Exercise materials START

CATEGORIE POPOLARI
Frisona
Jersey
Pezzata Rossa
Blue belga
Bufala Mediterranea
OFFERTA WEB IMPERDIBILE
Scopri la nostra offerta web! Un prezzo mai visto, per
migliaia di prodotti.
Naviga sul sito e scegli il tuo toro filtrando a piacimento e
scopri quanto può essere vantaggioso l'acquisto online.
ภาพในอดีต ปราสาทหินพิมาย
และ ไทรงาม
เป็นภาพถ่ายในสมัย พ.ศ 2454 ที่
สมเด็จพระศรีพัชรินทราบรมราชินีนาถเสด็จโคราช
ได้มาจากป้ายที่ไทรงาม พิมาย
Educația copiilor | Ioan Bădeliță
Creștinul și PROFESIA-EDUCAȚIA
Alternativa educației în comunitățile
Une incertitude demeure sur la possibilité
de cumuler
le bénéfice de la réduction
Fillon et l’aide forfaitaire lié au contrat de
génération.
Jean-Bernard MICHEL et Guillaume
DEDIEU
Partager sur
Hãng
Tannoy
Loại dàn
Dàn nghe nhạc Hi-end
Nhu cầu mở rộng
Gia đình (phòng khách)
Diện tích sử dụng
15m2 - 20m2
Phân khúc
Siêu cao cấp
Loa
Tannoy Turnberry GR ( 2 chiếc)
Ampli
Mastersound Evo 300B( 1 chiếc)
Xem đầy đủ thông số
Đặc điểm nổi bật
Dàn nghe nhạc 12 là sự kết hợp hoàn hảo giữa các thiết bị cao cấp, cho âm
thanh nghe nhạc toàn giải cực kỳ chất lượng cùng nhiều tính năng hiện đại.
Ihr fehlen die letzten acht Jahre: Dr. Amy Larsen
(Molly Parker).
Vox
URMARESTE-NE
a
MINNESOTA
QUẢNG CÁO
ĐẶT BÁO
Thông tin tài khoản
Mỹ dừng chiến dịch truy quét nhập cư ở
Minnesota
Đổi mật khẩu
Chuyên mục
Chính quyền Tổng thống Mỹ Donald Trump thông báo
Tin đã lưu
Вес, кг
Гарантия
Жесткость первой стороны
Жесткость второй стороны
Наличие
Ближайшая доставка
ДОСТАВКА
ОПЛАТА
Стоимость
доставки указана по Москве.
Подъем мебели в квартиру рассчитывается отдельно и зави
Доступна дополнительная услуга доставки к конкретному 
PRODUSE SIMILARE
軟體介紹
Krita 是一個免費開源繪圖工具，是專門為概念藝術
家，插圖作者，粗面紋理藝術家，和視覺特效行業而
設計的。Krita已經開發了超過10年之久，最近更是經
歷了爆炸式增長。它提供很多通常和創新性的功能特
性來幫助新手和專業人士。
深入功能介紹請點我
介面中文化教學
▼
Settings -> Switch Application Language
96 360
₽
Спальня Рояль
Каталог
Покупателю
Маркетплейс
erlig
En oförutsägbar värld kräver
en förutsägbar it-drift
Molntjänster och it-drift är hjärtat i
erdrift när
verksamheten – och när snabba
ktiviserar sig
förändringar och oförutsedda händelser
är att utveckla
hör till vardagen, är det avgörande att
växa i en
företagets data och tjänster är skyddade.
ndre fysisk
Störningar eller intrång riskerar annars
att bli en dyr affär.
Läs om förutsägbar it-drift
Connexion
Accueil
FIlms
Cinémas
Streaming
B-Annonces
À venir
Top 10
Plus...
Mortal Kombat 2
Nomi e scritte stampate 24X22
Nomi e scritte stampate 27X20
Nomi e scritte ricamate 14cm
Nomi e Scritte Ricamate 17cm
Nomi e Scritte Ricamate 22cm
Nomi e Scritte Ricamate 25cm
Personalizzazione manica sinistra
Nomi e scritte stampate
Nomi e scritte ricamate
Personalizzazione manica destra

Exercise materials END

- Instructions for the task -
Convert every line of the listing above into a numbered list, omitting any blank lines.

- Exercise solution -
1. CATEGORIE POPOLARI
2. Frisona
3. Jersey
4. Pezzata Rossa
5. Blue belga
6. Bufala Mediterranea
7. OFFERTA WEB IMPERDIBILE
8. Scopri la nostra offerta web! Un prezzo mai visto, per
9. migliaia di prodotti.
10. Naviga sul sito e scegli il tuo toro filtrando a piacimento e
11. scopri quanto può essere vantaggioso l'acquisto online.
12. ภาพในอดีต ปราสาทหินพิมาย
13. และ ไทรงาม
14. เป็นภาพถ่ายในสมัย พ.ศ 2454 ที่
15. สมเด็จพระศรีพัชรินทราบรมราชินีนาถเสด็จโคราช
16. ได้มาจากป้ายที่ไทรงาม พิมาย
17. Educația copiilor | Ioan Bădeliță
18. Creștinul și PROFESIA-EDUCAȚIA
19. Alternativa educației în comunitățile
20. Une incertitude demeure sur la possibilité
21. de cumuler
22. le bénéfice de la réduction
23. Fillon et l’aide forfaitaire lié au contrat de
24. génération.
25. Jean-Bernard MICHEL et Guillaume
26. DEDIEU
27. Partager sur
28. Hãng
29. Tannoy
30. Loại dàn
31. Dàn nghe nhạc Hi-end
32. Nhu cầu mở rộng
33. Gia đình (phòng khách)
34. Diện tích sử dụng
35. 15m2 - 20m2
36. Phân khúc
37. Siêu cao cấp
38. Loa
39. Tannoy Turnberry GR ( 2 chiếc)
40. Ampli
41. Mastersound Evo 300B( 1 chiếc)
42. Xem đầy đủ thông số
43. Đặc điểm nổi bật
44. Dàn nghe nhạc 12 là sự kết hợp hoàn hảo giữa các thiết bị cao cấp, cho âm
45. thanh nghe nhạc toàn giải cực kỳ chất lượng cùng nhiều tính năng hiện đại.
46. Ihr fehlen die letzten acht Jahre: Dr. Amy Larsen
47. (Molly Parker).
48. Vox
49. URMARESTE-NE
50. a
51. MINNESOTA
52. QUẢNG CÁO
53. ĐẶT BÁO
54. Thông tin tài khoản
55. Mỹ dừng chiến dịch truy quét nhập cư ở
56. Minnesota
57. Đổi mật khẩu
58. Chuyên mục
59. Chính quyền Tổng thống Mỹ Donald Trump thông báo
60. Tin đã lưu
61. Вес, кг
62. Гарантия
63. Жесткость первой стороны
64. Жесткость второй стороны
65. Наличие
66. Ближайшая доставка
67. ДОСТАВКА
68. ОПЛАТА
69. Стоимость
70. доставки указана по Москве.
71. Подъем мебели в квартиру рассчитывается отдельно и зави
72. Доступна дополнительная услуга доставки к конкретному 
73. PRODUSE SIMILARE
74. 軟體介紹
75. Krita 是一個免費開源繪圖工具，是專門為概念藝術
76. 家，插圖作者，粗面紋理藝術家，和視覺特效行業而
77. 設計的。Krita已經開發了超過10年之久，最近更是經
78. 歷了爆炸式增長。它提供很多通常和創新性的功能特
79. 性來幫助新手和專業人士。
80. 深入功能介紹請點我
81. 介面中文化教學
82. ▼
83. Settings -> Switch Application Language
84. 96 360
85. ₽
86. Спальня Рояль
87. Каталог
88. Покупателю
89. Маркетплейс
90. erlig
91. En oförutsägbar värld kräver
92. en förutsägbar it-drift
93. Molntjänster och it-drift är hjärtat i
94. erdrift när
95. verksamheten – och när snabba
96. ktiviserar sig
97. förändringar och oförutsedda händelser
98. är att utveckla
99. hör till vardagen, är det avgörande att
100. växa i en
101. företagets data och tjänster är skyddade.
102. ndre fysisk
103. Störningar eller intrång riskerar annars
104. att bli en dyr affär.
105. Läs om förutsägbar it-drift
106. Connexion
107. Accueil
108. FIlms
109. Cinémas
110. Streaming
111. B-Annonces
112. À venir
113. Top 10
114. Plus...
115. Mortal Kombat 2
116. Nomi e scritte stampate 24X22
117. Nomi e scritte stampate 27X20
118. Nomi e scritte ricamate 14cm
119. Nomi e Scritte Ricamate 17cm
120. Nomi e Scritte Ricamate 22cm
121. Nomi e Scritte Ricamate 25cm
122. Personalizzazione manica sinistra
123. Nomi e scritte stampate
124. Nomi e scritte ricamate
125. Personalizzazione manica destra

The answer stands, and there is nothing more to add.